The main one compute shaders suffer from is lack of good data locality in 2D or 3D data sets; you need to take extreme algorithmic care to feed them to the GPU in a manner which won't thrash the data caches or the TLBs.
All GPUs do addressing magic on texture data to automatically block interleave the data on upload to avoid those problems, and this is transparent to the application, but compute shaders (Open CL especially) tend to treat big data arrays in the same way a CPU does - simply big 1D/2D/3D flat arrays in memory which can cause problems. For example, if you get a naive implementation of something like SGEMM then you end up with really nasty TLB thrashing effects because you only read one matrix element from each "column-wise" input cache line and each MMU page, before it is evicted. There are normally "nice things" developers can do to help - like matrix transposition on the column-wise input - which is not something the driver could do automatically as proving it is safe is difficult (and sometimes impossible) with arbitrary input code.

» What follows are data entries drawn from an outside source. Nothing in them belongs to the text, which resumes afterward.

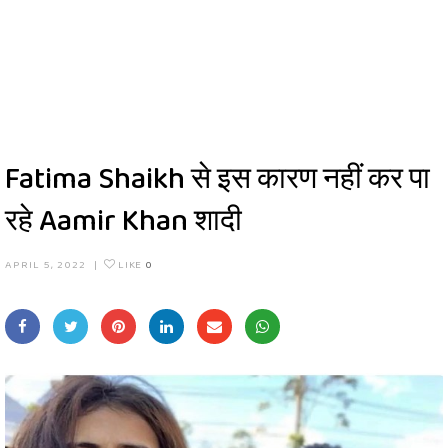
Fatima Shaikh से इस कारण नहीं कर पा
रहे Aamir Khan शादी
APRIL 5, 2022
|
LIKE
0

The more generic things get (e.g. OpenCL has pointers) the harder it is for drivers to give locality tricks for free, so the downside of GPUGPU is that it does push some burden on to the application developers as a price to pay for the awesome amount of computational power they get in return .

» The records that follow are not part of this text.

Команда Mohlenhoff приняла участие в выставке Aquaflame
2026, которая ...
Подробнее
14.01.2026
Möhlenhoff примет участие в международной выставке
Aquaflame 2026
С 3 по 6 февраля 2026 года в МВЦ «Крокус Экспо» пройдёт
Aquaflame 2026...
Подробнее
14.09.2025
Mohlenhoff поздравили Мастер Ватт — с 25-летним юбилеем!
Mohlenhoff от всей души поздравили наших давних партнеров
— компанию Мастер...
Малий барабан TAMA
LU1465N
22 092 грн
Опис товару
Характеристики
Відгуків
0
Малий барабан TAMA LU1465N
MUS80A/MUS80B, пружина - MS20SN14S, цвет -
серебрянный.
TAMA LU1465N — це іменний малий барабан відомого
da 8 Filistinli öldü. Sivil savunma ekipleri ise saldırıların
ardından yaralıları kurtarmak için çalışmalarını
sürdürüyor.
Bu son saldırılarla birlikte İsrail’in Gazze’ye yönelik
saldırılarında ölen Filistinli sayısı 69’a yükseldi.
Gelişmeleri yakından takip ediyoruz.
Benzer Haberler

The block diagram on the G71 GPU product page features optional segmented L2 blocks denoted by dotted lines, and the "Specification" tab lists that L2 is available in "1-4 slices" which is where my concern stemmed from.
Yup; that's purely to give more bandwidth in designs with more cores - every slice can be accessed in parallel, and can access main memory in parallel (subject to main memory system design and bandwidth limits; that's out of our control). From a behavioural point of view all slices are part of a single logical cache which all shader cores can use and share data coherently across.
The main one compute shaders suffer from is lack of good data locality in 2D or 3D data sets; you need to take extreme algorithmic care to feed them to the GPU in a manner which won't thrash the data caches or the TLBs.......but compute shaders (Open CL especially) tend to treat big data arrays in the same way a CPU does - simply big 1D/2D/3D flat arrays in memory which can cause problems.
This precisely corroborates my understanding, and may be why despite ample cycles, and large computational resources, ray-tracers on the GPU tend to be so limited in performance. Due large spatial divergence of cast rays (before the first intersection), the data-set that must be considered during ray propagation is far too large for local caches on all but the simplest scenes and likely causes large stalls where the GPU is waiting on external memory to feed it data. And it's not just the scene geometry that must be considered, but also the acceleration structure used to subdivide the scene which can be considerable as the scene increases in complexity, and the surface characteristics (eg. normals, shaders) that dictate the ray reflection!
A better approach could involve moving rays along the acceleration structure in "batches" that exploit spatial locality, and by deferring intersection tests until all rays have been moved and surface intersection must be tested. Thus the core solution becomes grouping the rays by some bounding structure they are moving through (for example), or by the surface that they are intersecting with, making it much more likely that the requisite data will remain on-chip during ray operations.
The problem that I am working on is also fundamentally memory limited, and I've discovered how tricky it can be to organize data so as to make good use of caches and avoid stalls!